■ THE DATA
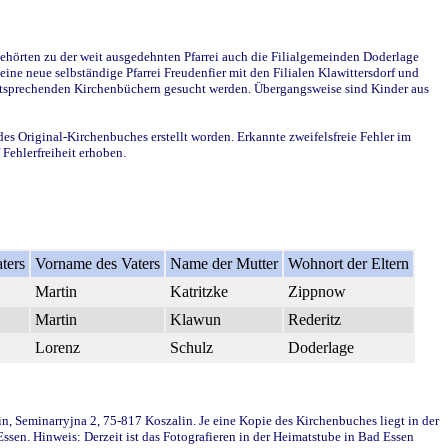
ehörten zu der weit ausgedehnten Pfarrei auch die Filialgemeinden Doderlage
ine neue selbständige Pfarrei Freudenfier mit den Filialen Klawittersdorf und
 entsprechenden Kirchenbüchern gesucht werden. Übergangsweise sind Kinder aus
des Original-Kirchenbuches erstellt worden. Erkannte zweifelsfreie Fehler im
Fehlerfreiheit erhoben.
ters
Vorname des Vaters
Name der Mutter
Wohnort der Eltern
Martin
Katritzke
Zippnow
Martin
Klawun
Rederitz
Lorenz
Schulz
Doderlage
in, Seminarryjna 2, 75-817 Koszalin. Je eine Kopie des Kirchenbuches liegt in der
en. Hinweis: Derzeit ist das Fotografieren in der Heimatstube in Bad Essen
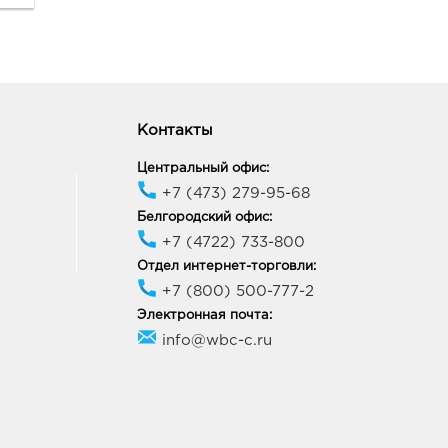
Контакты
Центральный офис:
+7 (473) 279-95-68
Белгородский офис:
+7 (4722) 733-800
Отдел интернет-торговли:
+7 (800) 500-777-2
Электронная почта:
info@wbc-c.ru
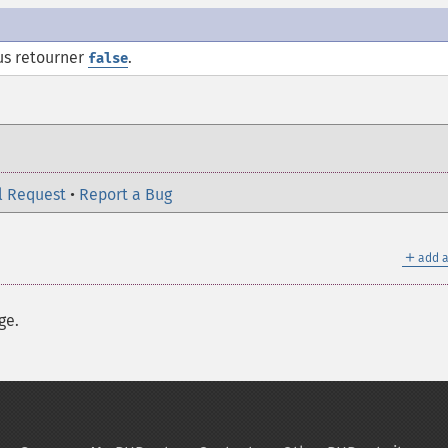
us retourner
.
false
l Request
•
Report a Bug
＋
add a
ge.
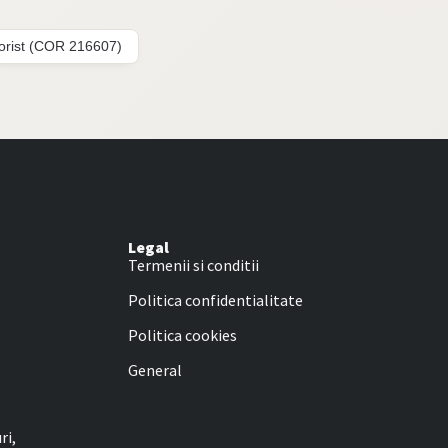
lorist (COR 216607)
Legal
Termenii si conditii
Politica confidentialitate
Politica cookies
General
ri,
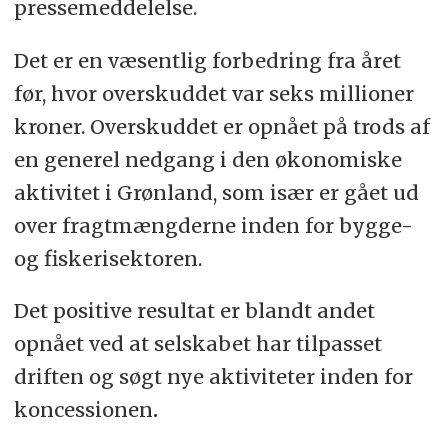
pressemeddelelse.
Det er en væsentlig forbedring fra året
før, hvor overskuddet var seks millioner
kroner. Overskuddet er opnået på trods af
en generel nedgang i den økonomiske
aktivitet i Grønland, som især er gået ud
over fragtmængderne inden for bygge-
og fiskerisektoren.
Det positive resultat er blandt andet
opnået ved at selskabet har tilpasset
driften og søgt nye aktiviteter inden for
koncessionen
.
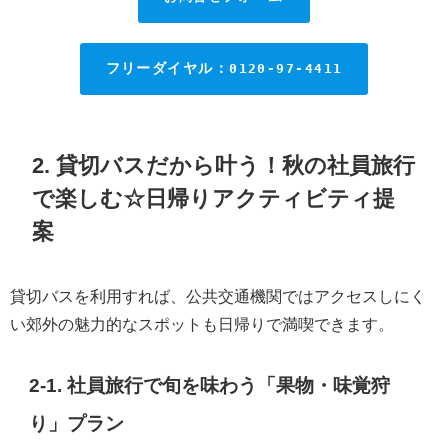
フリーダイヤル：
0120-97-4411
2.
貸切バス
だから叶う！秋の社員旅行
で楽しむ☆
日帰りアクティビティ
提
案
貸切バスを利用すれば、公共交通機関ではアクセスしにく
い郊外の魅力的なスポットも日帰りで満喫できます。
2-1. 社員旅行で旬を味わう「果物・味覚狩
り」プラン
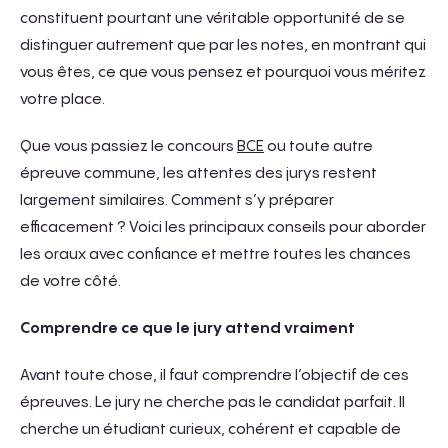
constituent pourtant une véritable opportunité de se
distinguer autrement que par les notes, en montrant qui
vous êtes, ce que vous pensez et pourquoi vous méritez
votre place.
Que vous passiez le concours
BCE
ou toute autre
épreuve commune, les attentes des jurys restent
largement similaires. Comment s’y préparer
efficacement ? Voici les principaux conseils pour aborder
les oraux avec confiance et mettre toutes les chances
de votre côté.
Comprendre ce que le jury attend vraiment
Avant toute chose, il faut comprendre l’objectif de ces
épreuves. Le jury ne cherche pas le candidat parfait. Il
cherche un étudiant curieux, cohérent et capable de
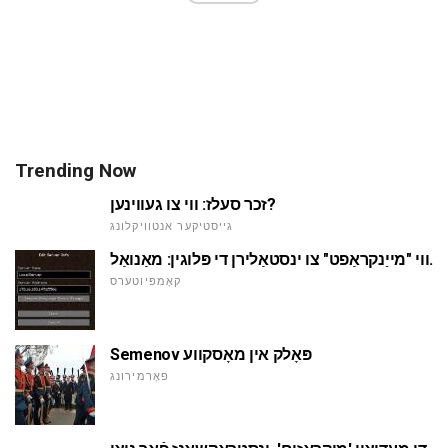
Trending Now
זכר סעלז: ווי צו געווינען?
גייסטיקער אנטוויקלונג
ווי "מייַנקראַפט" צו ינסטאַלירן די פּלוגין: מאַנואַל.
קאָמפּיוטערס
Semenov פּאָלק אין מאָסקווע
פאָרמירונג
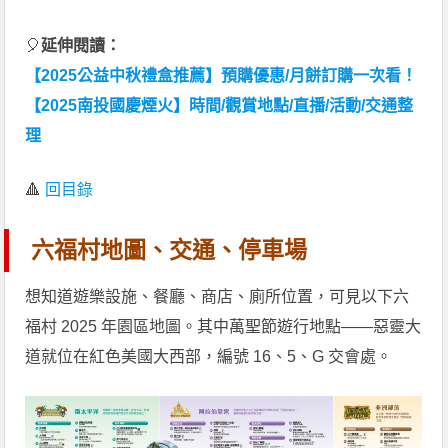
🎈
延伸閱讀：
【2025公益中秋禮盒推薦】預購優惠/月餅訂購一次看！
【2025南投國慶煙火】時間/觀賞地點/直播/活動/交通整
理
🔺
回目錄
六福村地圖、交通、停車場
想知道遊樂設施、餐廳、商店、廁所位置，可見以下六
福村 2025 年園區地圖。其中萬聖節遊行地點——惡靈大
道就位在紅色美國大西部，編號 16、5、G 交會處。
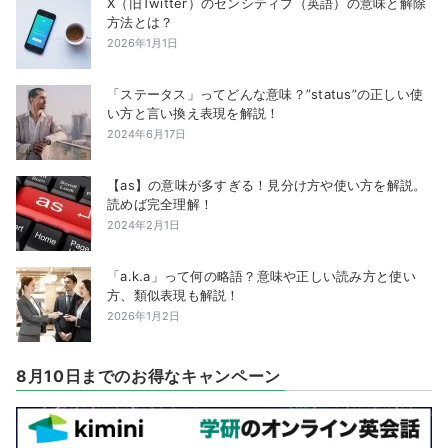
X（旧Twitter）のセンシティブ（英語）の意味と解除
方法とは？
2026年1月1日
「ステータス」ってどんな意味？”status”の正しい使
い方と言い換え表現を解説！
2024年6月17日
【as】の意味が多すぎる！見分け方や使い方を解説。
読めば完全理解！
2024年2月1日
「a.k.a」って何の略語？意味や正しい読み方と使い
方、類似表現も解説！
2026年1月2日
8月10日までのお得なキャンペーン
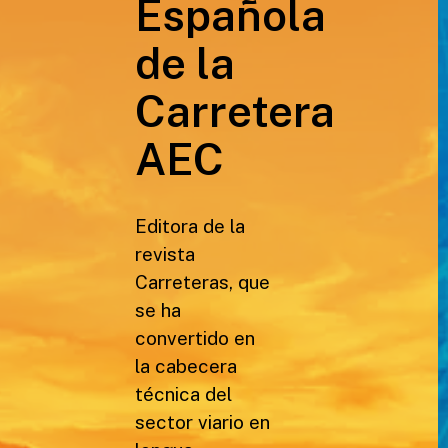
Española
de la
Carretera
AEC
Editora de la
revista
Carreteras, que
se ha
convertido en
la cabecera
técnica del
sector viario en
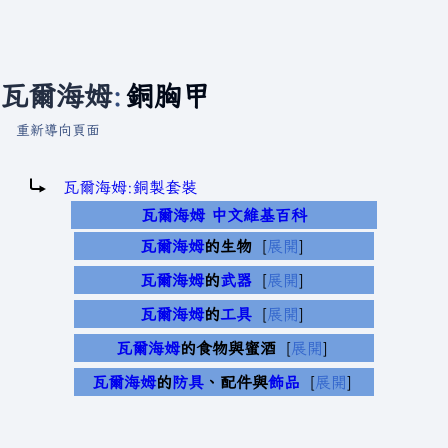
瓦爾海姆
:
銅胸甲
重新導向頁面
重新導向至：
瓦爾海姆:銅製套裝
瓦爾海姆 中文維基百科
瓦爾海姆
的生物
展開
瓦爾海姆
的
武器
展開
瓦爾海姆
的
工具
展開
瓦爾海姆
的食物與蜜酒
展開
瓦爾海姆
的
防具
、配件與
飾品
展開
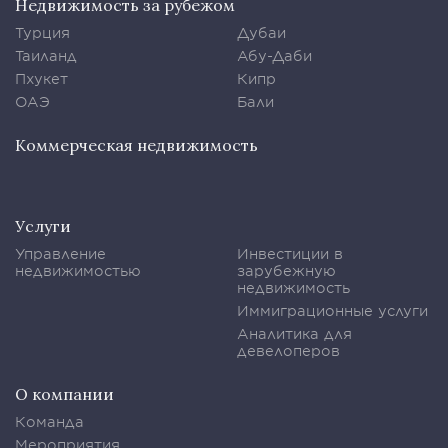
Недвижимость за рубежом
Турция
Дубаи
Таиланд
Абу-Даби
Пхукет
Кипр
ОАЭ
Бали
Коммерческая недвижимость
Услуги
Управление
Инвестиции в
недвижимостью
зарубежную
недвижимость
Иммиграционные услуги
Аналитика для
девелоперов
О компании
Команда
Мероприятия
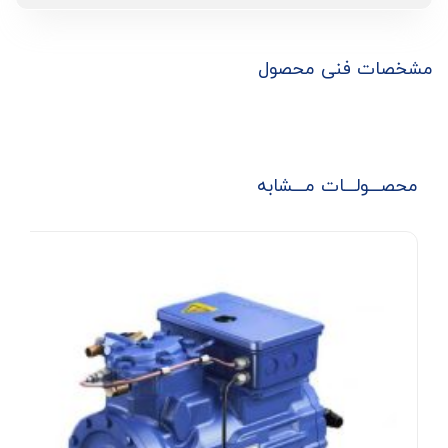
مشخصات فنی محصول
محصـــولـــات مـــشابه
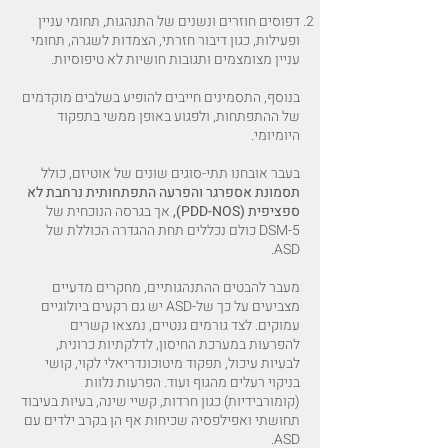
דפוסים חוזרים ונשנים של התנהגות, תחומי עניין
ופעילות, כגון דיבור חזרתי, הצמדות לשגרה, תחומי
עניין מצומצמים ותגובות חושיות לא טיפוסיות.
בנוסף, התסמינים חייבים להופיע בשלבים מוקדמים
של ההתפתחות, ולפגוע באופן ממשי בתפקוד
היומיומי.
בעבר אובחנו תתי-סוגים שונים של אוטיזם, כולל
תסמונת אספרגר והפרעה התפתחותית נרחבת לא
ספציפית (PDD-NOS),
אך בגרסה הנוכחית של
DSM-5 כולם נכללים תחת ההגדרה הכוללת של
ASD.
מעבר להבטים ההתנהגותיים, מחקרים מדעיים
מצביעים על כך של-ASD יש גם רקעים ביולוגיים
עמוקים. לצד גורמים גנטיים, נמצאו קשרים
להפרעות במערכת החיסון, לדלקתיות כרונית,
לבעיות עיכול, תפקוד מיטוכונדריאלי לקוי, קושי
בניקוי רעלים מהגוף ועוד. הפרעות נלוות
(קומורבידיות) כגון חרדות, קשיי שינה, בעיות בעיבוד
תחושתי ואפילפסיה שכיחות אף הן בקרב ילדים עם
ASD.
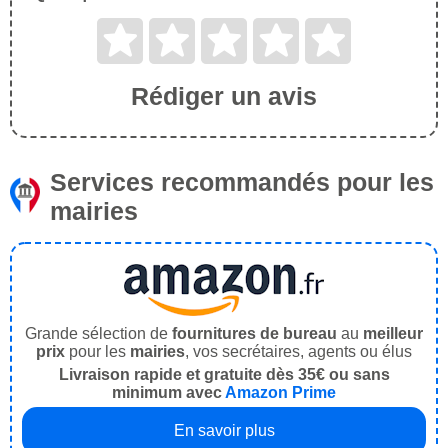
Rédiger un avis
Services recommandés pour les
mairies
Grande sélection de
fournitures de bureau
au
meilleur
prix
pour les
mairies
, vos secrétaires, agents ou élus
Livraison rapide et gratuite dès 35€ ou sans
minimum avec
Amazon Prime
En savoir plus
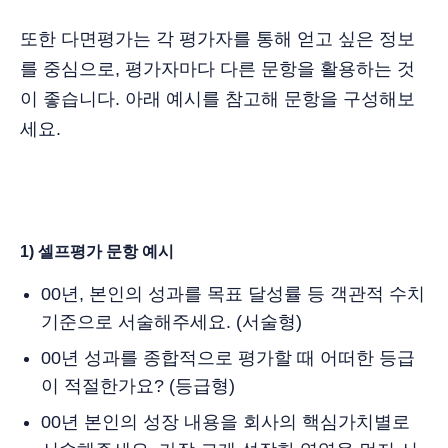
또한 다면평가는 각 평가자를 통해 얻고 싶은 정보
를 중심으로, 평가자마다 다른 문항을 활용하는 것
이 좋습니다. 아래 예시를 참고해 문항을 구성해보
세요.
1) 셀프평가 문항 예시
00년, 본인의 성과를 목표 달성률 등 객관적 수치
기준으로 서술해주세요. (서술형)
00년 성과를 종합적으로 평가할 때 어떠한 등급
이 적절한가요? (등급형)
00년 본인의 성장 내용을 회사의 핵심가치별로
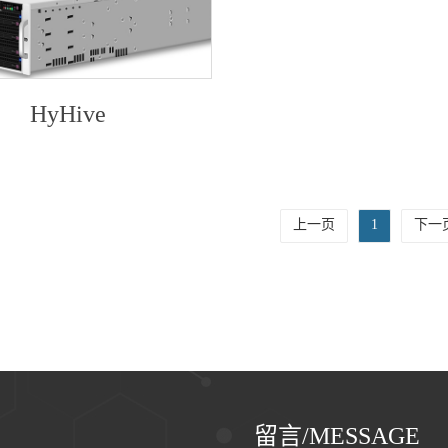
+
HyHive
HyHive
上一页
1
下一
留言/MESSAGE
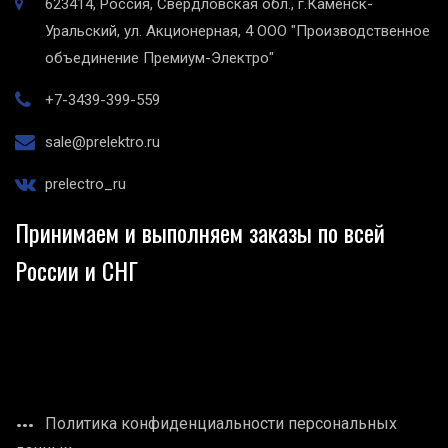
623414, Россия, Свердловская обл., г.Каменск-
Уральский, ул. Акционерная, 4
ООО "Производственное
объединение Премиум-Электро"
+7-3439-399-559
sale@prelektro.ru
prelectro_ru
Принимаем и выполняем заказы по всей
России и СНГ
Политика конфиденциальности персональных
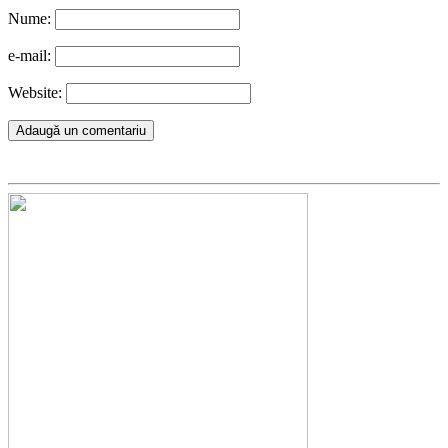
Nume:
e-mail:
Website:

■ EXERCISE PROMPT
The material is to be written out word for word, and the pictures are to be left out.

■ SOLUTION FOR THIS PROBLEM
ehörten zu der weit ausgedehnten Pfarrei auch die Filialgemeinden Doderlage
ine neue selbständige Pfarrei Freudenfier mit den Filialen Klawittersdorf und
 entsprechenden Kirchenbüchern gesucht werden. Übergangsweise sind Kinder aus
des Original-Kirchenbuches erstellt worden. Erkannte zweifelsfreie Fehler im
Fehlerfreiheit erhoben.
ters
Vorname des Vaters
Name der Mutter
Wohnort der Eltern
Martin
Katritzke
Zippnow
Martin
Klawun
Rederitz
Lorenz
Schulz
Doderlage
in, Seminarryjna 2, 75-817 Koszalin. Je eine Kopie des Kirchenbuches liegt in der
en. Hinweis: Derzeit ist das Fotografieren in der Heimatstube in Bad Essen
Контакты
Центральный офис:
+7 (473) 279-95-68
Белгородский офис:
+7 (4722) 733-800
Отдел интернет-торговли:
+7 (800) 500-777-2
Электронная почта:
info@wbc-c.ru
us retourner
.
false
l Request
•
Report a Bug
＋
add a
ge.
lorist (COR 216607)
Legal
Termenii si conditii
Politica confidentialitate
Politica cookies
General
ri,
pressemeddelelse.
Det er en væsentlig forbedring fra året
før, hvor overskuddet var seks millioner
kroner. Overskuddet er opnået på trods af
en generel nedgang i den økonomiske
aktivitet i Grønland, som især er gået ud
over fragtmængderne inden for bygge-
og fiskerisektoren.
Det positive resultat er blandt andet
opnået ved at selskabet har tilpasset
driften og søgt nye aktiviteter inden for
koncessionen
.
フリーダイヤル：
0120-97-4411
2.
貸切バス
だから叶う！秋の社員旅行
で楽しむ☆
日帰りアクティビティ
提
案
貸切バスを利用すれば、公共交通機関ではアクセスしにく
い郊外の魅力的なスポットも日帰りで満喫できます。
2-1. 社員旅行で旬を味わう「果物・味覚狩
り」プラン
constituent pourtant une véritable opportunité de se
distinguer autrement que par les notes, en montrant qui
vous êtes, ce que vous pensez et pourquoi vous méritez
votre place.
Que vous passiez le concours
BCE
ou toute autre
épreuve commune, les attentes des jurys restent
largement similaires. Comment s’y préparer
efficacement ? Voici les principaux conseils pour aborder
les oraux avec confiance et mettre toutes les chances
de votre côté.
Comprendre ce que le jury attend vraiment
Avant toute chose, il faut comprendre l’objectif de ces
épreuves. Le jury ne cherche pas le candidat parfait. Il
cherche un étudiant curieux, cohérent et capable de
Trending Now
זכר סעלז: ווי צו געווינען?
גייסטיקער אנטוויקלונג
ווי "מייַנקראַפט" צו ינסטאַלירן די פּלוגין: מאַנואַל.
קאָמפּיוטערס
Semenov פּאָלק אין מאָסקווע
פאָרמירונג
🎈
延伸閱讀：
【2025公益中秋禮盒推薦】預購優惠/月餅訂購一次看！
【2025南投國慶煙火】時間/觀賞地點/直播/活動/交通整
理
🔺
回目錄
六福村地圖、交通、停車場
想知道遊樂設施、餐廳、商店、廁所位置，可見以下六
福村 2025 年園區地圖。其中萬聖節遊行地點——惡靈大
道就位在紅色美國大西部，編號 16、5、G 交會處。
X（旧Twitter）のセンシティブ（英語）の意味と解除
方法とは？
2026年1月1日
「ステータス」ってどんな意味？”status”の正しい使
い方と言い換え表現を解説！
2024年6月17日
【as】の意味が多すぎる！見分け方や使い方を解説。
読めば完全理解！
2024年2月1日
「a.k.a」って何の略語？意味や正しい読み方と使い
方、類似表現も解説！
2026年1月2日
8月10日までのお得なキャンペーン
Española
de la
Carretera
AEC
Editora de la
revista
Carreteras, que
se ha
convertido en
la cabecera
técnica del
sector viario en
瓦爾海姆
:
銅胸甲
重新導向頁面
重新導向至：
瓦爾海姆:銅製套裝
瓦爾海姆 中文維基百科
瓦爾海姆
的生物
展開
瓦爾海姆
的
武器
展開
瓦爾海姆
的
工具
展開
瓦爾海姆
的食物與蜜酒
展開
瓦爾海姆
的
防具
、配件與
飾品
展開
Недвижимость за рубежом
Турция
Дубаи
Таиланд
Абу-Даби
Пхукет
Кипр
ОАЭ
Бали
Коммерческая недвижимость
Услуги
Управление
Инвестиции в
недвижимостью
зарубежную
недвижимость
Иммиграционные услуги
Аналитика для
девелоперов
О компании
Команда
Мероприятия
مشخصات فنی محصول
محصـــولـــات مـــشابه
דפוסים חוזרים ונשנים של התנהגות, תחומי עניין
ופעילות, כגון דיבור חזרתי, הצמדות לשגרה, תחומי
עניין מצומצמים ותגובות חושיות לא טיפוסיות.
בנוסף, התסמינים חייבים להופיע בשלבים מוקדמים
של ההתפתחות, ולפגוע באופן ממשי בתפקוד
היומיומי.
בעבר אובחנו תתי-סוגים שונים של אוטיזם, כולל
תסמונת אספרגר והפרעה התפתחותית נרחבת לא
ספציפית (PDD-NOS),
אך בגרסה הנוכחית של
DSM-5 כולם נכללים תחת ההגדרה הכוללת של
ASD.
מעבר להבטים ההתנהגותיים, מחקרים מדעיים
מצביעים על כך של-ASD יש גם רקעים ביולוגיים
עמוקים. לצד גורמים גנטיים, נמצאו קשרים
להפרעות במערכת החיסון, לדלקתיות כרונית,
לבעיות עיכול, תפקוד מיטוכונדריאלי לקוי, קושי
בניקוי רעלים מהגוף ועוד. הפרעות נלוות
(קומורבידיות) כגון חרדות, קשיי שינה, בעיות בעיבוד
תחושתי ואפילפסיה שכיחות אף הן בקרב ילדים עם
ASD.
Rédiger un avis
Services recommandés pour les
mairies
Grande sélection de
fournitures de bureau
au
meilleur
prix
pour les
mairies
, vos secrétaires, agents ou élus
Livraison rapide et gratuite dès 35€ ou sans
minimum avec
Amazon Prime
En savoir plus
또한 다면평가는 각 평가자를 통해 얻고 싶은 정보
를 중심으로, 평가자마다 다른 문항을 활용하는 것
이 좋습니다. 아래 예시를 참고해 문항을 구성해보
세요.
1) 셀프평가 문항 예시
00년, 본인의 성과를 목표 달성률 등 객관적 수치
기준으로 서술해주세요. (서술형)
00년 성과를 종합적으로 평가할 때 어떠한 등급
이 적절한가요? (등급형)
00년 본인의 성장 내용을 회사의 핵심가치별로
+
HyHive
HyHive
上一页
1
下一
留言/MESSAGE
623414, Россия, Свердловская обл., г.Каменск-
Уральский, ул. Акционерная, 4
ООО "Производственное
объединение Премиум-Электро"
+7-3439-399-559
sale@prelektro.ru
prelectro_ru
Принимаем и выполняем заказы по всей
России и СНГ
Политика конфиденциальности персональных
Nume:
e-mail:
Website:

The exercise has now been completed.